U.S. Rep. Angie Craig, D-Eagan, reintroduced last week the Safe Stay Act, which would require the installation of carbon monoxide detectors in each hotel and motel room across the country. This legislation, which was originally introduced in the 116th Congress, was motivated by the story of Lakeville resident Leslie Lienemann, who was hospitalized with a serious illness following a near-fatal carbon monoxide poisoning incident in a Michigan hotel room.
In July 2019, Lienemann and her son, Jeff, traveled to Michigan for NAHL hockey tryouts. Over the course of their three-night stay, Leslie and Jeff experienced worsening symptoms including severe headaches, vomiting and numbness. The Lienemanns sought medical attention at a nearby emergency room after the third day – at which point they were diagnosed with acute carbon monoxide poisoning and received several hours of oxygen treatments. From January 2005 to December 2018, at least 905 hotel guests were poisoned in 115 incidents, resulting in 22 fatalities nationwide.
“Carbon monoxide is often referred to as the silent killer – a deadly and undetectable gas that poses a serious threat to its unsuspecting victims. Unless we take steps to prevent it, poisonings like the one that affected the Lienemanns – as well as hundreds of other Americans in recent years – could happen to any one of us,” Craig said in a press release. “No one in this country should ever lose a loved one from such an easily preventable tragedy. Today, I am proud to reintroduce this lifesaving legislation in honor of Leslie and Jeff – and I will continue fighting for its passage in the House of Representatives.”
The Safe Stay Act would require the installation of compliant carbon monoxide alarms and detectors in every hotel and motel room nationwide, similar to requirements for smoke detectors and sprinklers. If enacted, the legislation would represent the first significant update to existing law dealing with fire safety rules in hotels and motels in three decades. To ensure compliance with the Safe Stay Act, hotels and motels would have to provide guests at check-in a written notice attesting that they are in compliance with the requirements of the Safe Stay Act. Failure to do so would be considered an unfair or deceptive act or practice under the Federal Trade Commission Act, which helps protect consumers from substantial unavoidable injury.

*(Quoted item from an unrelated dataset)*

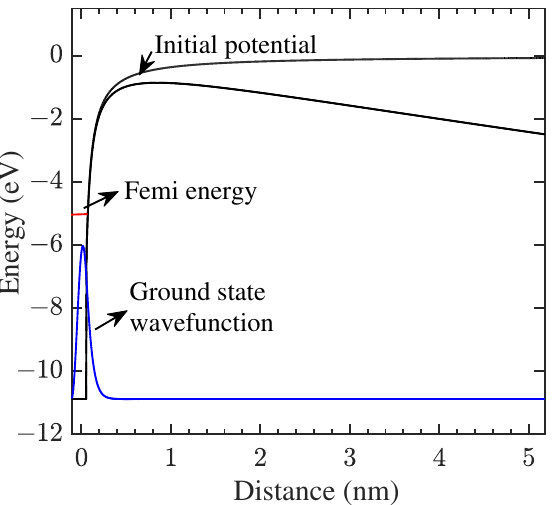
Figure 2. (color online) Model potentials used for both the classical trajectory Monte Carlo (CTMC) and the time-dependent Schrödinger equation (TDSE) simulations. The potential of the electron feels is approximated by a narrow potential well (dashed black curve) with an infinitely high potential wall on the left and a potential step on the right. For the TDSE simulations, the narrow potential contains the ground state electron wavefunction (blue curve) at the Fermi level. Additionally, an image potential is taken into account (see the text for details). The solid black curve represents the suppressed potential when an additional static electric DC field is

“The Safe Stay Act will prevent death or injury from carbon monoxide. Families are eager to return to travel after the pandemic, and they assume they are safe because they do not know that they are not protected from carbon monoxide poisoning when they stay in a hotel. Had we not left the hotel room when we did, my son and I would likely be dead. For three days, I watched my child being poisoned, not understanding what was making him sick — for lack of a simple carbon monoxide detector that can be purchased at any hardware store for about $30,” said Leslie Lienemann. “Since we suffered carbon monoxide poisoning in 2019, I have found information indicating there have been at least 41 additional cases of carbon monoxide poisoning injuries, including two deaths, in hotels in the United States, even during the pandemic when few people traveled. Hotels and local fire officials are not required to report carbon monoxide incidents or injuries, so this danger is hidden from the public. I don’t want any family to lose a loved one to carbon monoxide, and I don’t want any other parent to watch their child being poisoned and not recognize the invisible killer lurking in the room.”